> [What you are asked to do]:
Write out, word for word, the stretch of the records below from the line containing "Contained here are" through the line containing "-0.040738, 0.953786, -0.232687]]". Leave the pictures out of your copy.
___ Supplied records
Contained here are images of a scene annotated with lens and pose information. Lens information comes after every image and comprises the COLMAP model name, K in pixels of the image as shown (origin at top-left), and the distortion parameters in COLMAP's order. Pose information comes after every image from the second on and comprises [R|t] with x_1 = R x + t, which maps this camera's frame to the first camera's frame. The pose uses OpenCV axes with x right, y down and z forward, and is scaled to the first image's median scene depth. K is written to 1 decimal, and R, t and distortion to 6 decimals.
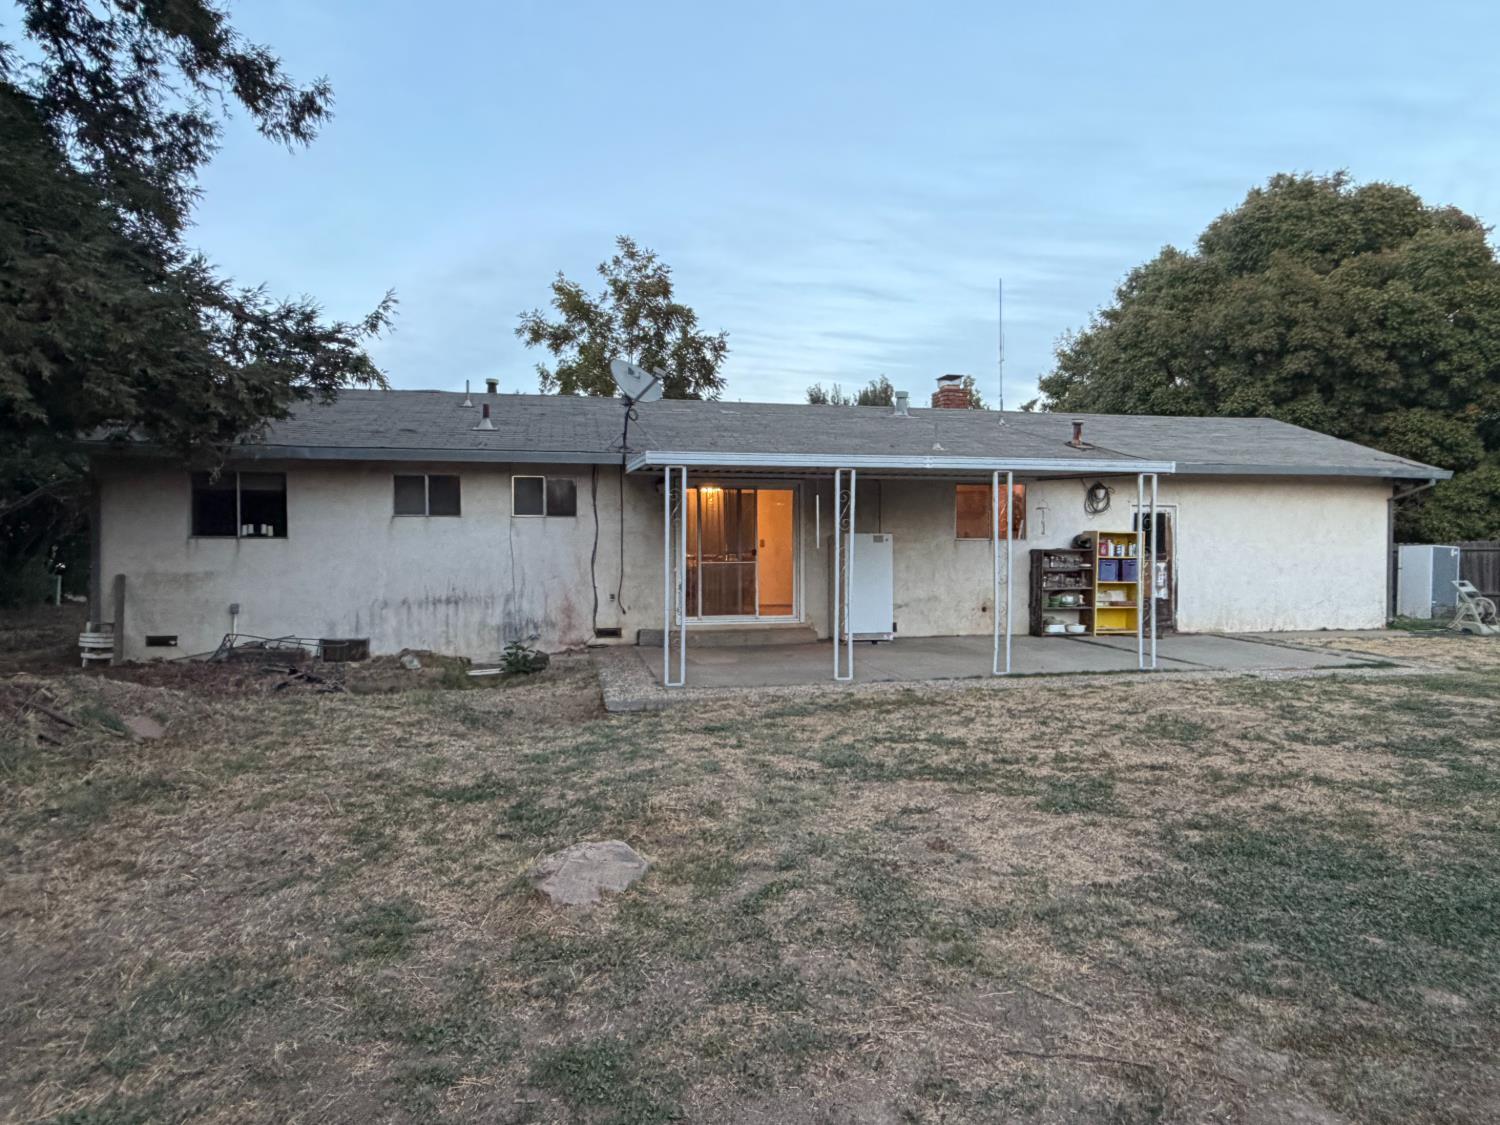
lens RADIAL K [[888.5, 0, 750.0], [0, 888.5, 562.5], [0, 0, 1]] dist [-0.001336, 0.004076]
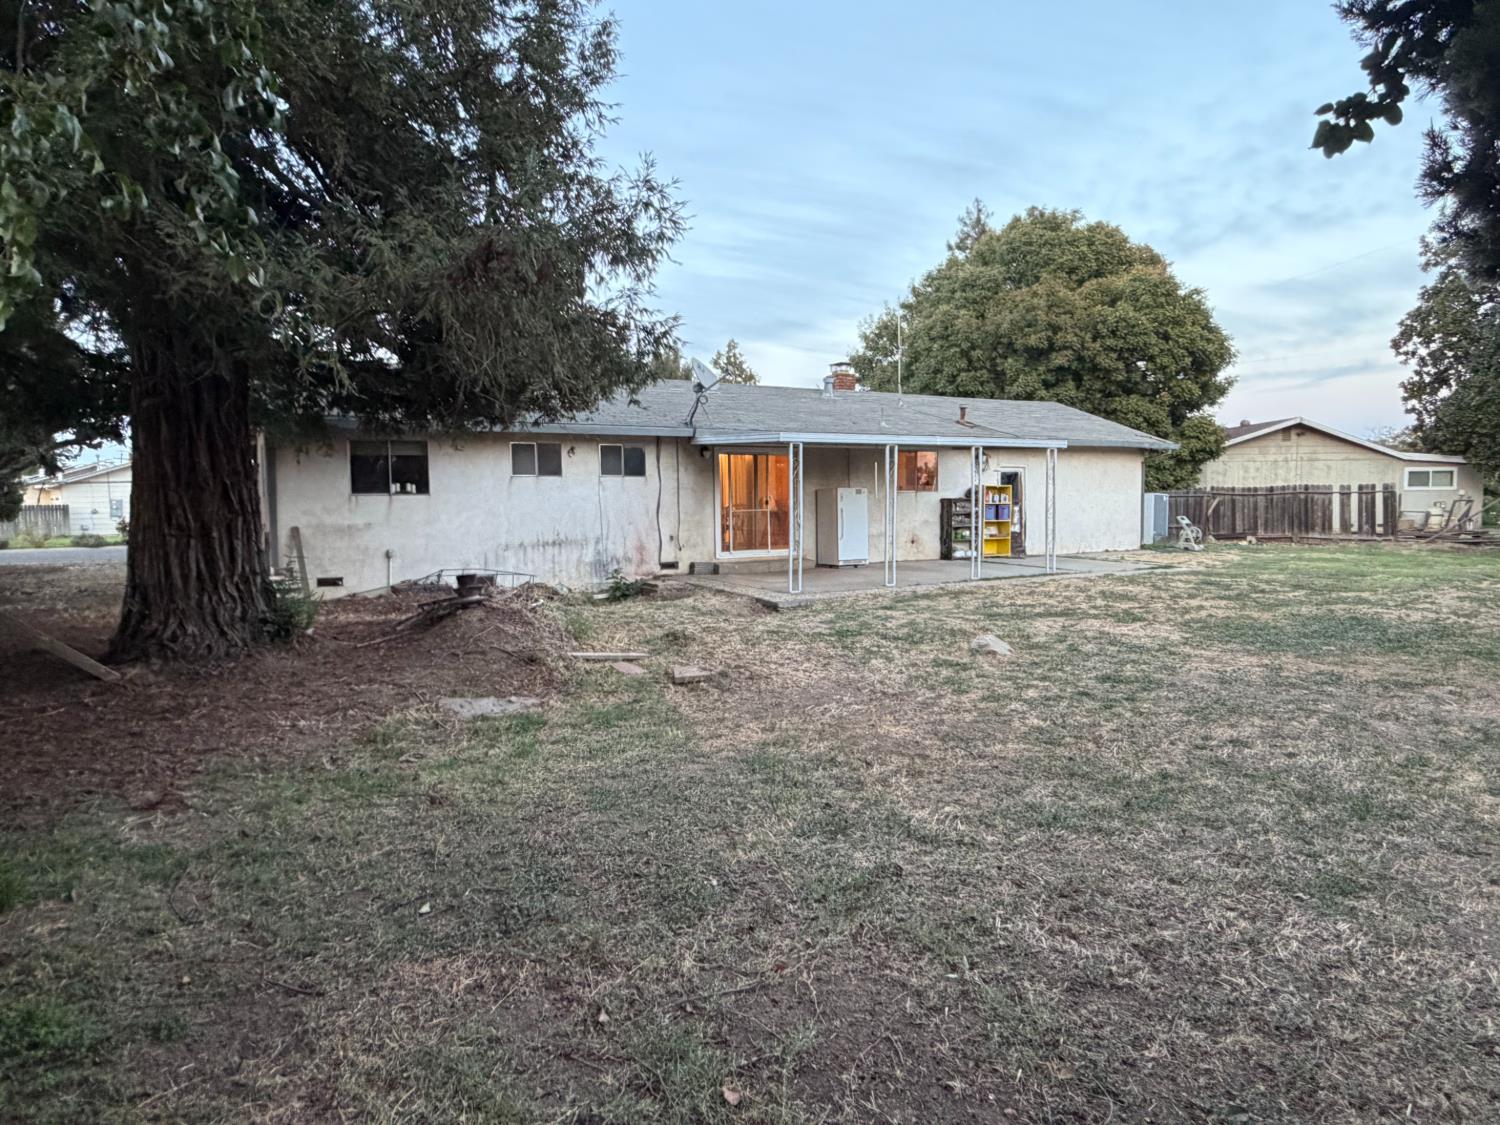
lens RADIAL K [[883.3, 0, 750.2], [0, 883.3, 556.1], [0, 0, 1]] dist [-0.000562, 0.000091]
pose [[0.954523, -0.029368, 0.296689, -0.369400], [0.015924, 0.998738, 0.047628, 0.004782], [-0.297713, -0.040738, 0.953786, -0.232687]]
______
___ Supplied records
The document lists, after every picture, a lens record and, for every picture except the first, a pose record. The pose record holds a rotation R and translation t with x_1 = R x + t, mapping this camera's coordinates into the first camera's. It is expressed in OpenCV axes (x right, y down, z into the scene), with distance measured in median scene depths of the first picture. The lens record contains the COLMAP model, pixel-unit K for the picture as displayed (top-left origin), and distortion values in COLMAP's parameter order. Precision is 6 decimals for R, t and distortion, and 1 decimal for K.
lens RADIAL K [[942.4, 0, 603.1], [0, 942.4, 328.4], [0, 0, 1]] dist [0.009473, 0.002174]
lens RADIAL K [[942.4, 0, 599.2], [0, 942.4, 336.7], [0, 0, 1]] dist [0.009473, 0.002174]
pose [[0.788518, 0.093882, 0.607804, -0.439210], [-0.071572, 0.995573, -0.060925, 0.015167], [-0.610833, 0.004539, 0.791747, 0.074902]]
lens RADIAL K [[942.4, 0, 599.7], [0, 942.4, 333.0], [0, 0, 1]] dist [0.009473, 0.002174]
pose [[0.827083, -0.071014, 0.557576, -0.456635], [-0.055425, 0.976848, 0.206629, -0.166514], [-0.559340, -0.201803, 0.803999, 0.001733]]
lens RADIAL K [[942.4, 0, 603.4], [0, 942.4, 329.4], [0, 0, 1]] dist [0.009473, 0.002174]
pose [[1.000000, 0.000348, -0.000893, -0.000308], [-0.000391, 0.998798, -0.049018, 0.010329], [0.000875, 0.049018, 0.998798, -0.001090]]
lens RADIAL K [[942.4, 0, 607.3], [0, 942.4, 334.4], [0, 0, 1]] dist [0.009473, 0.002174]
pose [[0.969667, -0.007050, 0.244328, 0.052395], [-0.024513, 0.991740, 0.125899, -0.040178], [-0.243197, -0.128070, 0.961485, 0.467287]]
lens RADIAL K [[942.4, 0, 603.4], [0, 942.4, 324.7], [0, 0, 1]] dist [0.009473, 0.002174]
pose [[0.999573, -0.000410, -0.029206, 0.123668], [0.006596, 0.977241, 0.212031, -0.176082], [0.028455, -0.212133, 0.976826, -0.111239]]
______
> [Written solution]:
Contained here are images of a scene annotated with lens and pose information. Lens information comes after every image and comprises the COLMAP model name, K in pixels of the image as shown (origin at top-left), and the distortion parameters in COLMAP's order. Pose information comes after every image from the second on and comprises [R|t] with x_1 = R x + t, which maps this camera's frame to the first camera's frame. The pose uses OpenCV axes with x right, y down and z forward, and is scaled to the first image's median scene depth. K is written to 1 decimal, and R, t and distortion to 6 decimals.
lens RADIAL K [[888.5, 0, 750.0], [0, 888.5, 562.5], [0, 0, 1]] dist [-0.001336, 0.004076]
lens RADIAL K [[883.3, 0, 750.2], [0, 883.3, 556.1], [0, 0, 1]] dist [-0.000562, 0.000091]
pose [[0.954523, -0.029368, 0.296689, -0.369400], [0.015924, 0.998738, 0.047628, 0.004782], [-0.297713, -0.040738, 0.953786, -0.232687]]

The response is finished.